第3話 ココア

 風の音が、相変わらず酷い。

 赤ワイン煮、ステーキ、ハンバーグ、肉団子入りスープ。鹿肉も食べきり、また、食料がなくなった。救助も来ないし、天気も回復しない。それで、黒川先輩と草津先輩のイライラが、酷くなってきたのだ。

「クソッ」

 草津先輩が薪を投げつけるようにストーブに入れ、火の粉がパッと舞い上がった。

 それに僕と翔子はビクッと体を縮める。

 僕の熱もようやく下がり、起きられるようになった。これで僕も何か手伝いを、と思ったのだが、不器用で、あまり役には立てそうにない。

 明るいムードメーカーである草津先輩がイライラとした様子を隠さず、いつも理知的でクールな黒川先輩もそれを咎めもせずに不機嫌な空気を醸し出し、空気は最悪である。

 ただただ、僕と翔子は、小さくなっているだけだった。

「何とかしないと、な」

「ああ。まずいよな」

 黒川先輩と草津先輩は低い声で言い、翔子はブルッと体を震わせた。


 薪までもが、少なくなってきた。

「いつまでこの寒波は続くんだよ!せめて吹雪さえやんでくれれば……!」

 草津先輩はぎらついた目でテーブルを蹴り、ソファのクッションを投げた。

「暴れても仕方ないだろう。カロリーを消費するだけだぞ」

 黒川先輩は冷静にそう言うが、窪んだ目は狂気を孕んだようにぎらつき、インテリ然とした雰囲気は消し飛んでいる。

「おい、黒川。狩猟に出るしかないんじゃないか」

 草津先輩が言うと、翔子は体をビクリと強張らせ、黒川先輩は考え込んだ。そして、窓の外を見、溜め息をついて、口を開いた。

「そうだな。天候の回復は、まだ望めそうもないしな」

 そして、2人揃ってこちらを向く。

「そう思わないか」

「……」

 気圧されて、何も言えない。

「あ、あの……狩猟も、危ないんじゃ……」

 何とか僕が言うと、草津先輩は瞬きをしないでじっと僕を見ながら、

「大丈夫。
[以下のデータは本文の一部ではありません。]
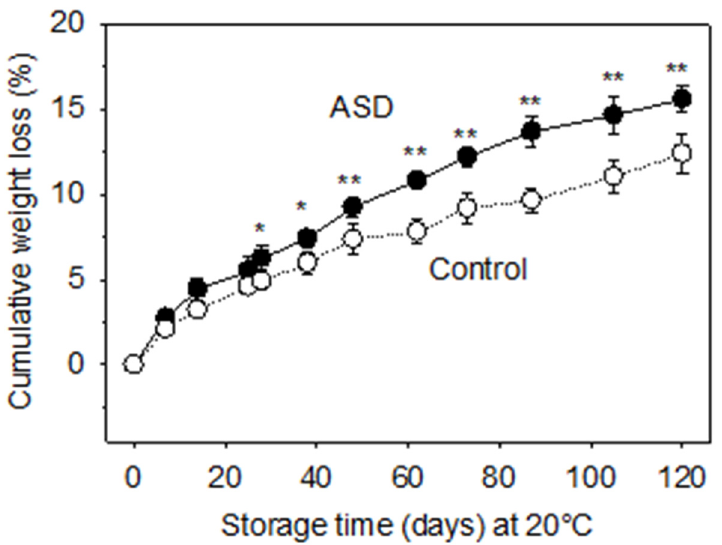
Figure 2. Comparison of weight loss of fruit grown in ASD (black dots) and non-treated soils (white dots). Fruit was stored at 20 °C for up to 120 d. * or ** indicate significant difference at 0.05 or 0.01, respectively, between ASD and control at each storage time.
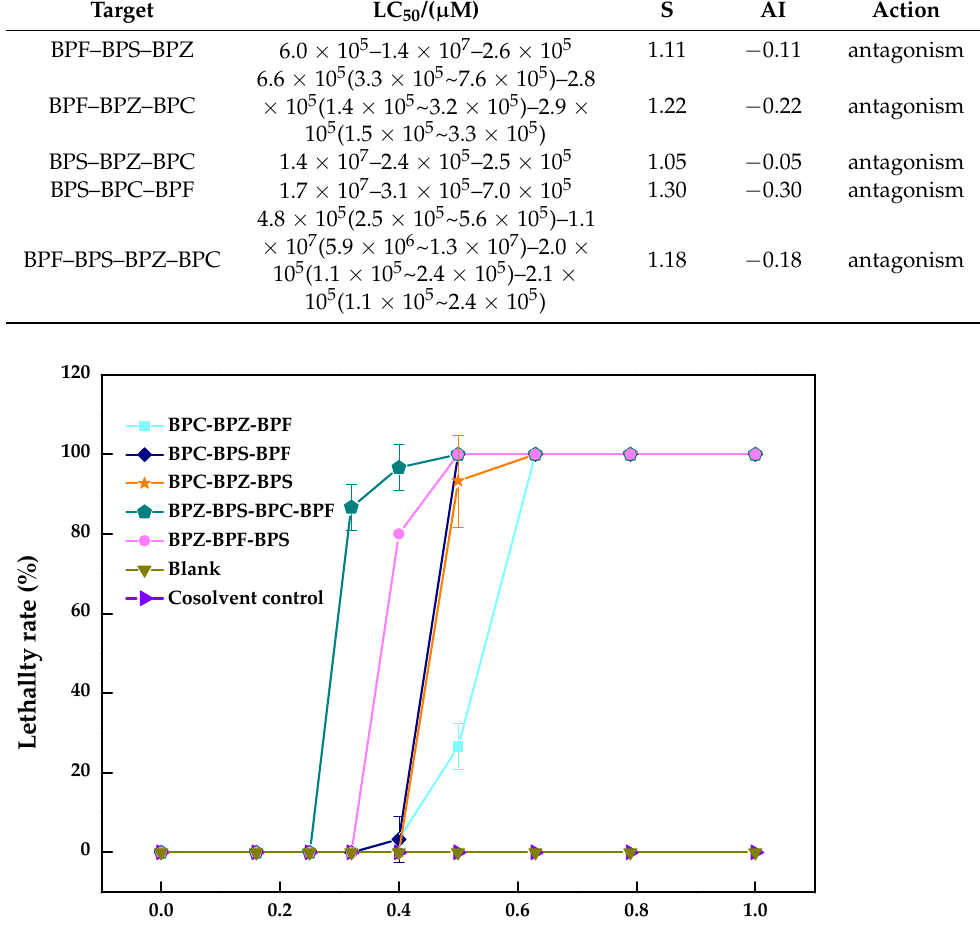
Table 3. Multi-joint acute toxicity of BPZ, BPC, BPF, and BPS on zebrafish after 96 h.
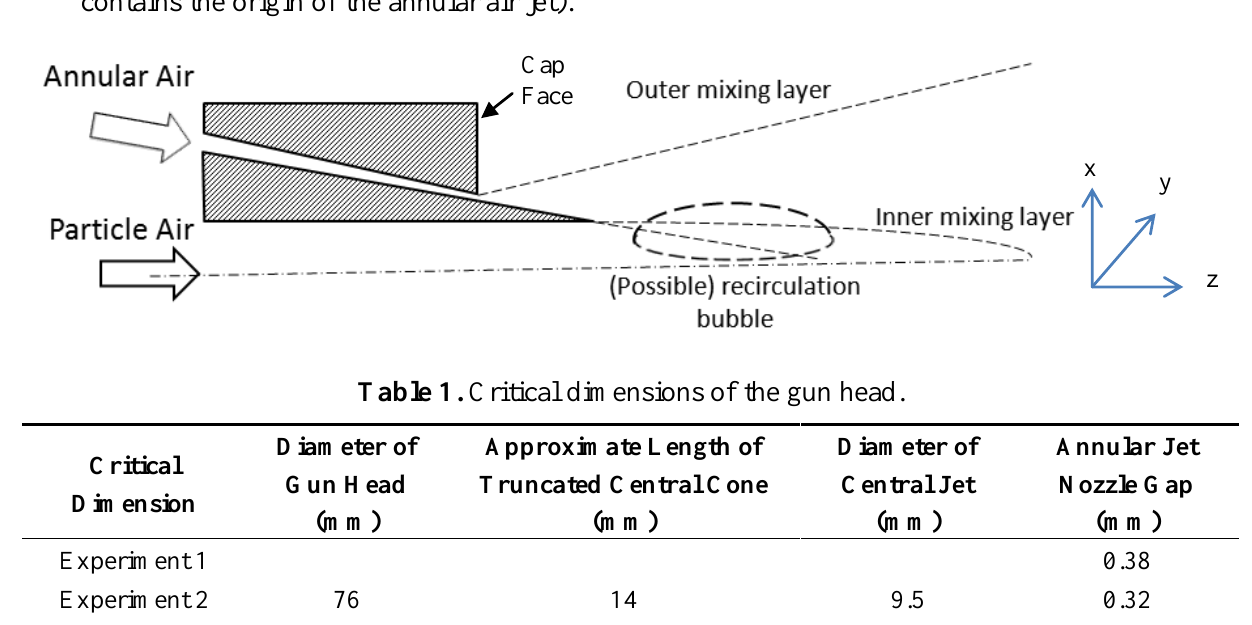
Figure 2. Schematic longitudinal section through a radius of the gun head. (The horizontal dashed line is the centerline of the jet. The plane z = 0 is located at the cap face. This plane contains the origin of the annular air jet).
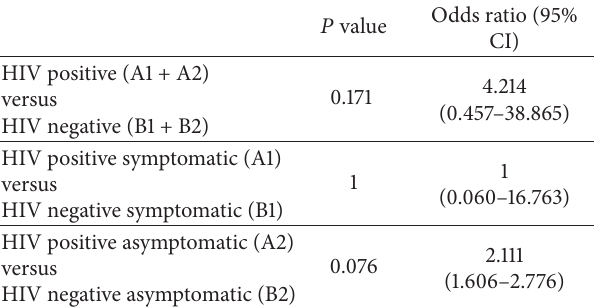
Table 6: Correlation between HIV positivity and presence of CTI among women with and without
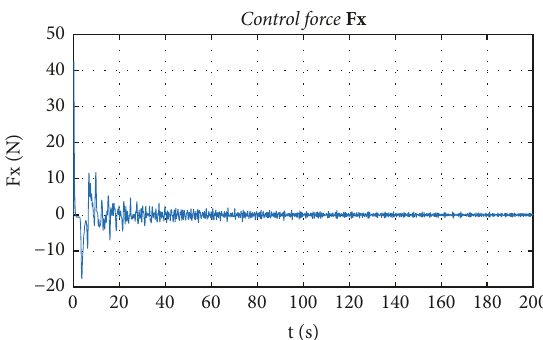
Figure 9: Control force 𝐹 𝑥 with vibration control.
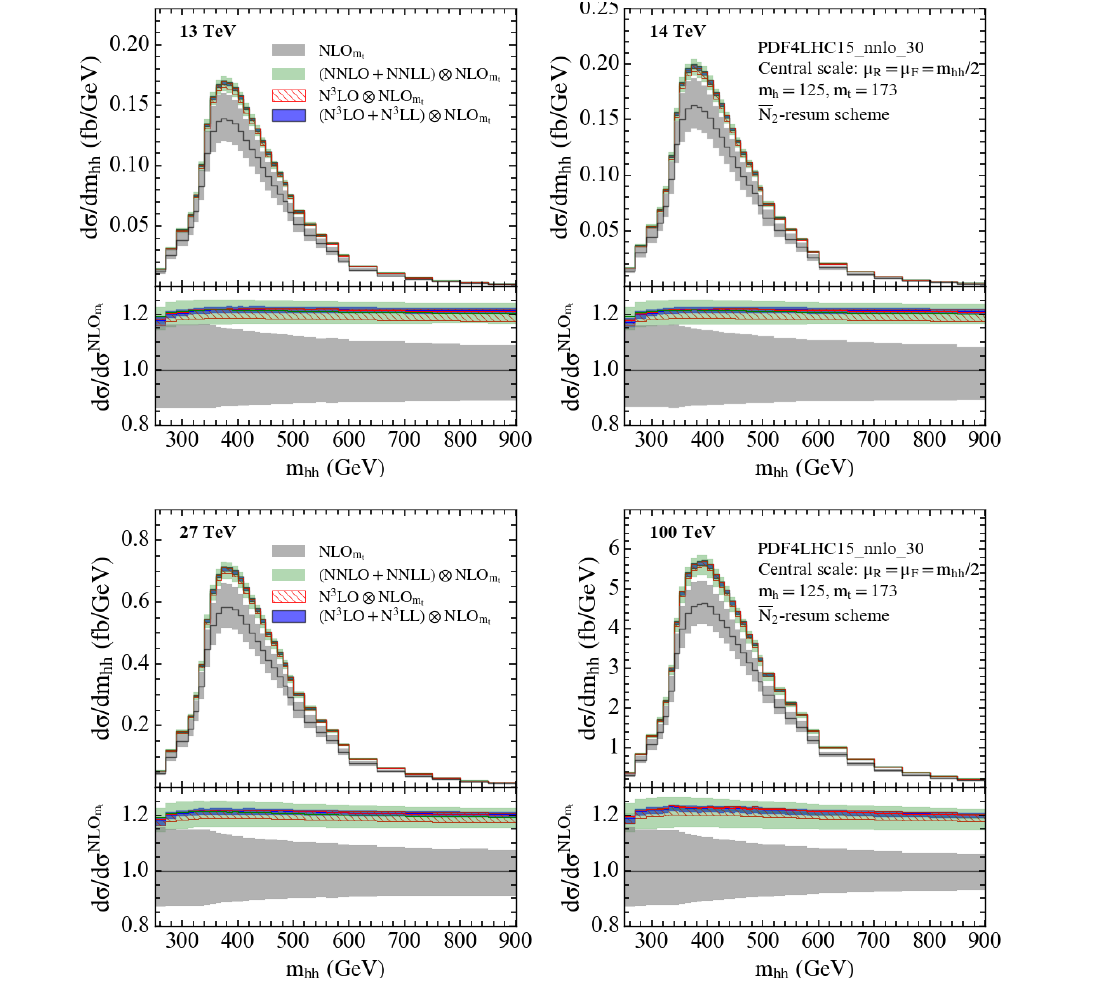
Figure 6 . The invariant mass m hh distributions with finite top quark mass corrections at four center- √ of-mass energies s = 13 , 14 , 27 , 100 TeV. The error bands are from the 7-point scale variations. The grey, green, red hatched and blue bands correspond to the NLO , (NNLO + NNLL) ⊗ NLO , m t m t N 3 LO ⊗ NLO and (N 3 LO + N 3 LL) ⊗ NLO predictions, respectively. The bottom panel shows m t m t the ratios to the NLO m t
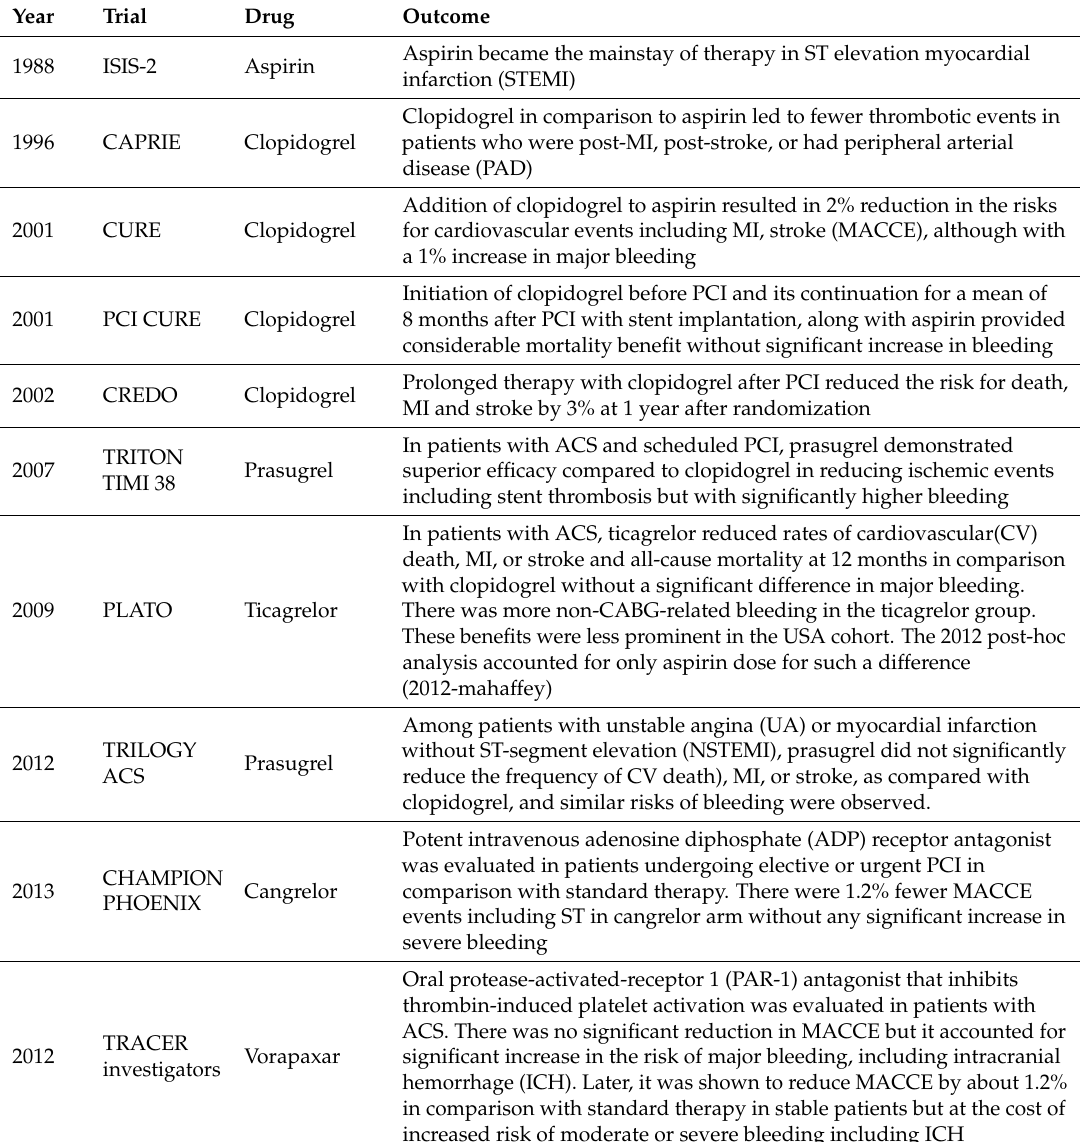
Table 2. Landmark trials of antiplatelet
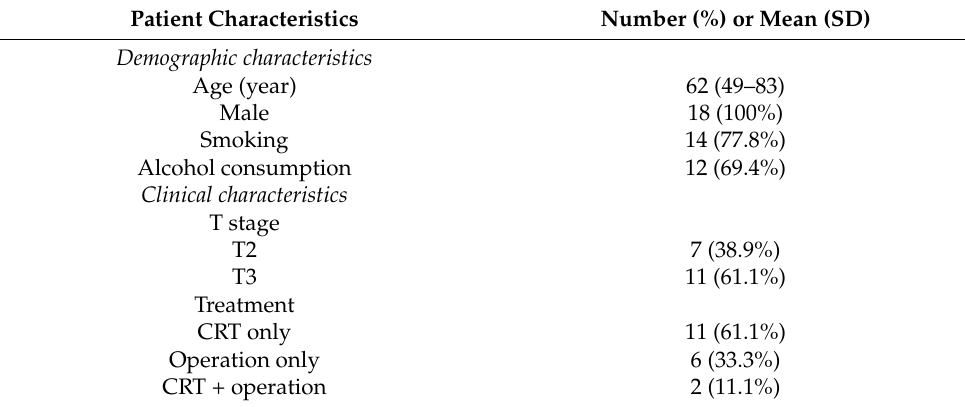
Table 1. Characteristics of the enrolled patients in this study.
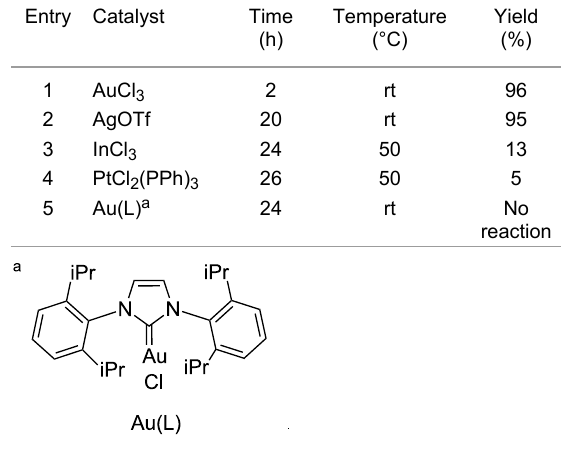
Table 1: Optimization of cyclization reaction of 15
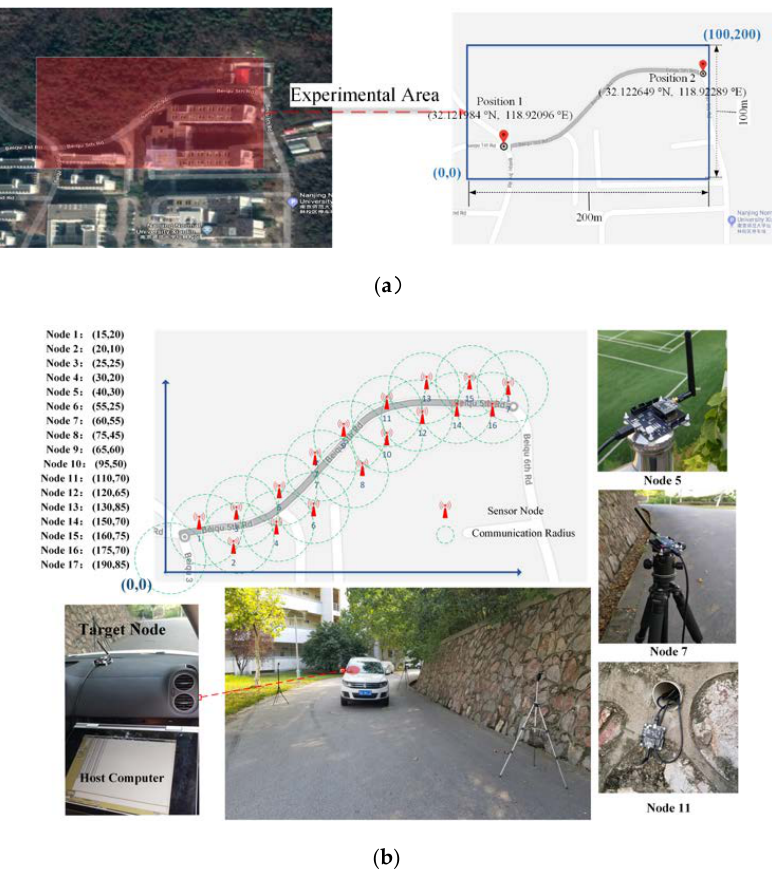
Figure 11. Photograph of experiments: ( a ) Experimental area in GoogleMap; ( b ) deployment of equipment.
罠とか、手はあるし」

と、口元だけで笑って見せた。

 ストーブの炎が作り出す影が独特の陰影を作り出して、草津先輩を恐ろしいもののように見せる。

「そうですね」

 翔子が、僕の隣で決然と言った。

「翔子?」

「健太君、心配しないで」

 翔子は僕に笑いかけ、立ち上がった。

「ココアか何か飲みませんか。私、淹れて来ます」

「手伝うよ」

「いいから、座ってて。このくらい、1人で十分よ」

 そう言って、1人でキッチンに立つ。

 何の会話も無く3人で待っていると、トレイにココアを4つ乗せて、翔子が戻って来た。

「さあ、どうぞ」

 差し出されたトレイから、1つずつカップを取る。

 そして、同時に口を付けた。


 どのくらいしたのだろう。いつの間にか僕は寝ていたらしい。

「痛つ……」

「どうした、山代」

「黒川先輩。何か、頭がちょっと痛くて」

「風邪が治り切っていないんだろう。ゆっくりしておけ」

 黒川先輩は、心なしか、穏やかに見えた。

「はい。すみません。

 草津先輩は?狩猟に行ったんですか?」

「ああ」

「そうですか。僕がお手伝いする事はありませんか」

「ん、今のところはいいよ。無理するな」

「はい」

 そこで、姿の見えない翔子が、いつまでも帰って来ない事に気付いた。

「あの」

「ああ、有馬か?有馬なら、さっき出て行ったよ。自分が様子を見に行くって」

「翔子が!?」

「ああ。別府は部長という責任感からだったが、有馬は本来、一番スキーも上手いしな」

「まあ、そう、ですけど……」

 僕は、言い知れぬ不安を感じていた。

 吹雪という怪物が、恐ろしかった。